Reicht Pseudonymisierung für Testdaten nach DORA aus?
Ja. Artikel 16 Absatz 5 des Regulierungsstandards nennt anonymisiert, pseudonymisiert und randomisiert als gleichrangige Verfahren, verbunden mit „oder" und ohne Rangfolge. Eine Pflicht zur Vollanonymisierung lässt sich daraus nicht ableiten. Strengere Anforderungen können sich aus der Datenschutz-Grundverordnung ergeben.
Wann dürfen echte Produktionsdaten in der Testumgebung verwendet werden?

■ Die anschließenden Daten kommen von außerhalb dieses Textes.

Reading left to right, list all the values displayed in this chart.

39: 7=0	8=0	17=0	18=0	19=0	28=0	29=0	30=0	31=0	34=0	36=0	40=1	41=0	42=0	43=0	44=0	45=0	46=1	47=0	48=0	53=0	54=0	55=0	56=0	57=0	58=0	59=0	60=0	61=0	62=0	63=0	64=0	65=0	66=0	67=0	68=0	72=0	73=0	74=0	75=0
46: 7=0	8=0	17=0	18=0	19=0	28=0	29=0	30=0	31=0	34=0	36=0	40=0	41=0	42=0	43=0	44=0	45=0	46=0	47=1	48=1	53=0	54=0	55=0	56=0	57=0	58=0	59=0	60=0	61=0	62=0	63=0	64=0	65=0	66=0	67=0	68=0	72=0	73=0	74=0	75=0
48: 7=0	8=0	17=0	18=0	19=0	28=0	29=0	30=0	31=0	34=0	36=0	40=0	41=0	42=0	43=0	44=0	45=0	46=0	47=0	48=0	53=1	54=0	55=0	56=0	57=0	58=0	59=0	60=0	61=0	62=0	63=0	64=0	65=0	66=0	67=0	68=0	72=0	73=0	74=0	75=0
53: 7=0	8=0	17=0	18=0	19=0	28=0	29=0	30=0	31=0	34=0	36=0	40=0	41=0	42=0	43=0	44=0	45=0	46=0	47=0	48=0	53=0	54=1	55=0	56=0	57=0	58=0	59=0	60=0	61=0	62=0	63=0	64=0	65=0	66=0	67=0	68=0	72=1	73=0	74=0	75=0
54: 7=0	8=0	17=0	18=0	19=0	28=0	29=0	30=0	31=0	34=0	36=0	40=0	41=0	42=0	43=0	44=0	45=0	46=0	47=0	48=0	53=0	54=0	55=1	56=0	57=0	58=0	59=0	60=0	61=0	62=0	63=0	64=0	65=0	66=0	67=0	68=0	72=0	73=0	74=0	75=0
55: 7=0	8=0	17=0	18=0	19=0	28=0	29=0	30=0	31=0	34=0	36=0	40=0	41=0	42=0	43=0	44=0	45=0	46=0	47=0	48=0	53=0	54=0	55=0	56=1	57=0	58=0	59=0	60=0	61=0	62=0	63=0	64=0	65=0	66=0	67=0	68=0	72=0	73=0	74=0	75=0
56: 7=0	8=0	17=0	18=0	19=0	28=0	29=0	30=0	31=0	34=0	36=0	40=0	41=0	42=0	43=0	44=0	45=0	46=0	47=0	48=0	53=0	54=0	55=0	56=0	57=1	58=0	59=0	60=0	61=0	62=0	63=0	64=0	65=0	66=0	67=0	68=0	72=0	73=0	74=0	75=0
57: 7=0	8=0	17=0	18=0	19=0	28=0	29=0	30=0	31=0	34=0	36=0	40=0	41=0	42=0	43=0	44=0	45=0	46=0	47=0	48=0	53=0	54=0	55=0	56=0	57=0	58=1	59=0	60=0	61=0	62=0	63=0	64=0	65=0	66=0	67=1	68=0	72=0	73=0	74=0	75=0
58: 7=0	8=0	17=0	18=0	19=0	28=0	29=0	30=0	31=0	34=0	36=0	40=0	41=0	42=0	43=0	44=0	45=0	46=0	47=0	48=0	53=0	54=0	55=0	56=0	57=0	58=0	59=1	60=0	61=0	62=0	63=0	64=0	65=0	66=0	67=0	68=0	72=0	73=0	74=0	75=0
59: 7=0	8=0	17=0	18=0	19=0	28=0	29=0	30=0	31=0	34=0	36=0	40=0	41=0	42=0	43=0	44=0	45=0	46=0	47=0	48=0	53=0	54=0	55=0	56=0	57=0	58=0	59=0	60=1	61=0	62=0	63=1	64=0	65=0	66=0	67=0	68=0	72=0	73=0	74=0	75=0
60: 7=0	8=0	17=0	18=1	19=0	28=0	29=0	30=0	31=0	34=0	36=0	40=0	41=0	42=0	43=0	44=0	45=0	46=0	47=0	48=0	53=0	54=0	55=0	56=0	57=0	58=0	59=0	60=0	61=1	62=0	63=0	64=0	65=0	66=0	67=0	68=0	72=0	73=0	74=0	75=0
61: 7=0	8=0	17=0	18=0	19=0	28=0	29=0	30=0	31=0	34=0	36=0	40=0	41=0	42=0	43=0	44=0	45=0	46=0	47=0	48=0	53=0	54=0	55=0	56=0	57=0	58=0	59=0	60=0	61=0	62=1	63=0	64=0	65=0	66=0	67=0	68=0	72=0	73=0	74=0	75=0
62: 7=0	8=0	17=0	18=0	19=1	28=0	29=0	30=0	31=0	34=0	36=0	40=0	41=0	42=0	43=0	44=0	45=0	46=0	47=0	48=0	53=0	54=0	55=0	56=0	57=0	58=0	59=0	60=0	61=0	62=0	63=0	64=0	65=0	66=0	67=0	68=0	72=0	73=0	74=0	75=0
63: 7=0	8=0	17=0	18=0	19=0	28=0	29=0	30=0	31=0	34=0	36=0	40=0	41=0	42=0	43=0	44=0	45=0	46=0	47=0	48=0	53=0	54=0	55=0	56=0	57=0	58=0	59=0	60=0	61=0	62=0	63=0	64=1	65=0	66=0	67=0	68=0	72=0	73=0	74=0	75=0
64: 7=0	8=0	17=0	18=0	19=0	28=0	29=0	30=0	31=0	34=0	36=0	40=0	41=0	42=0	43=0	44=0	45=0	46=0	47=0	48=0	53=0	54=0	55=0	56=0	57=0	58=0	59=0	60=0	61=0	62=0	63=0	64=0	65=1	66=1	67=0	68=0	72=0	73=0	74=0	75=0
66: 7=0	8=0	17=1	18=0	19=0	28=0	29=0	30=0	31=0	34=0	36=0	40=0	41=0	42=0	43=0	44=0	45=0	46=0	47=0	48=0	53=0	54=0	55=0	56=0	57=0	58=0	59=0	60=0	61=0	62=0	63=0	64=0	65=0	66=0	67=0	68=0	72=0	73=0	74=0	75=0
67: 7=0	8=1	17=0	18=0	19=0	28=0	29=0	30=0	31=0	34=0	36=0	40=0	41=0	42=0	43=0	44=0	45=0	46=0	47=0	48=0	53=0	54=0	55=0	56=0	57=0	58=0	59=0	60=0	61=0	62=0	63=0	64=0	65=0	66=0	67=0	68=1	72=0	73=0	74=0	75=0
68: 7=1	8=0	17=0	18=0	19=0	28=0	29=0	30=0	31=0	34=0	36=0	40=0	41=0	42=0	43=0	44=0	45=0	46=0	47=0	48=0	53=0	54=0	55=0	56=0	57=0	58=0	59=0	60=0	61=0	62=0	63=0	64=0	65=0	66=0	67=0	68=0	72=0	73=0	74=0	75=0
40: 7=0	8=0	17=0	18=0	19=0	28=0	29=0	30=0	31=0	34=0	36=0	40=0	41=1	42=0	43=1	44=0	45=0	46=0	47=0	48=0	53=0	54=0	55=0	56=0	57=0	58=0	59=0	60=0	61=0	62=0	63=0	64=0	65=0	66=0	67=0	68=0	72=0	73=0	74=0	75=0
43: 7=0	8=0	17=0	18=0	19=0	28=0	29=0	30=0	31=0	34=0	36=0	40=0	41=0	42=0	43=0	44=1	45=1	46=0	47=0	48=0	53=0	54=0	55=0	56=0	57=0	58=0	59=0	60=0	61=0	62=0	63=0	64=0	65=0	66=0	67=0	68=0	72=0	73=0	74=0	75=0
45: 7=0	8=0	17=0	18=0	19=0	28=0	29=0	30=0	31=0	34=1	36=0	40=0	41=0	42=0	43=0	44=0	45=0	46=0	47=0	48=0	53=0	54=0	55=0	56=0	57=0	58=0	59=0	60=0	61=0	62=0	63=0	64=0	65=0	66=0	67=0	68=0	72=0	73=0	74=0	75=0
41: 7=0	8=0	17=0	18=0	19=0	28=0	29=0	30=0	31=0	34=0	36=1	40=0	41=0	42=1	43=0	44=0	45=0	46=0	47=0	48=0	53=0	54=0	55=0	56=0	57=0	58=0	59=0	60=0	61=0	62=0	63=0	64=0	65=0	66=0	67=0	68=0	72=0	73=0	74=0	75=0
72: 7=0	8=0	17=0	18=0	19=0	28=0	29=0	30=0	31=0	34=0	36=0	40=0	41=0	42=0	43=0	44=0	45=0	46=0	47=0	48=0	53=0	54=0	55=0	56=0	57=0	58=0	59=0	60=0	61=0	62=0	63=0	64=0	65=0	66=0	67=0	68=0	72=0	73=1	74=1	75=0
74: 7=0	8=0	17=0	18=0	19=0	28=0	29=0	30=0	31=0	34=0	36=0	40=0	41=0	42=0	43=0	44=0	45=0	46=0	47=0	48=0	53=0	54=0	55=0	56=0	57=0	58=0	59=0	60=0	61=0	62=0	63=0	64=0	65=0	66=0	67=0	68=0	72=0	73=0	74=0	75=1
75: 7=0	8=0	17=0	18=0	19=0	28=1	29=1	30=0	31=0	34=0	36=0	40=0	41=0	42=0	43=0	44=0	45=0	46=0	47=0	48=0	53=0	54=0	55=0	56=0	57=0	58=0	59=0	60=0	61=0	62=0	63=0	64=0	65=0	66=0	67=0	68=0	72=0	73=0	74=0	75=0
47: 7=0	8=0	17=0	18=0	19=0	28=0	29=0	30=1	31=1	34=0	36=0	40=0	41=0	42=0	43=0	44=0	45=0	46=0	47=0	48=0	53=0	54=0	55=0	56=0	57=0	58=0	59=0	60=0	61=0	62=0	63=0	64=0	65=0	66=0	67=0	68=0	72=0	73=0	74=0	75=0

Nur wenn vier Bedingungen zugleich erfüllt sind: ein bestimmter Testanlass, ein begrenzter Zeitraum, die Genehmigung durch die betreffende Funktion und die Meldung des Anlasses an die IKT-Risikomanagement-Funktion. Die vierte Bedingung wird häufig mit der Genehmigung verwechselt, sie ist ein eigener Schritt.
Was ist der Unterschied zwischen Anonymisierung und Pseudonymisierung?
Anonymisierung ist nach ISTQB-Glossar ein irreversibler Prozess, bei dem Personen nicht mehr identifiziert werden können. Pseudonymisierung erlaubt die Zuordnung weiterhin, sofern zusätzliche Informationen vorliegen, etwa eine Zuordnungstabelle. Beide Verfahren sind im Regulierungsstandard zulässig, sie sind aber nicht dasselbe und sollten im Testkonzept nicht synonym verwendet werden.
Sind synthetische Testdaten nach DORA vorgeschrieben?
Nein. Synthetische Testdaten kommen weder in DORA noch im technischen Regulierungsstandard vor. Genannt sind ausschließlich abgeleitete Produktionsdaten. Synthetische Daten sind zulässig und oft sinnvoll, sie sind aber nicht das im Rechtstext benannte Mittel.
Gilt die Regel auch für Schulungs- und Demoumgebungen?
Ja. Die Regel knüpft an die Nichtproduktionsumgebung an, nicht an den Zweck der Umgebung. Schulungsumgebungen, Demoinstanzen, Sandkästen für Dienstleister und Sicherungen von Testumgebungen fallen darunter und werden in der Praxis am häufigsten übersehen.
Wer prüft die Einhaltung der Testdatenregel?
Zuständig ist die Aufsichtsbehörde, in Deutschland die BaFin. Geprüft wird nicht das Maskierungswerkzeug, sondern das Verfahren nach Artikel 16 Absatz 2: welche Umgebungen einbezogen sind, welches Verfahren je Umgebung gilt und wie die Ausnahmefälle genehmigt, gemeldet und beendet werden.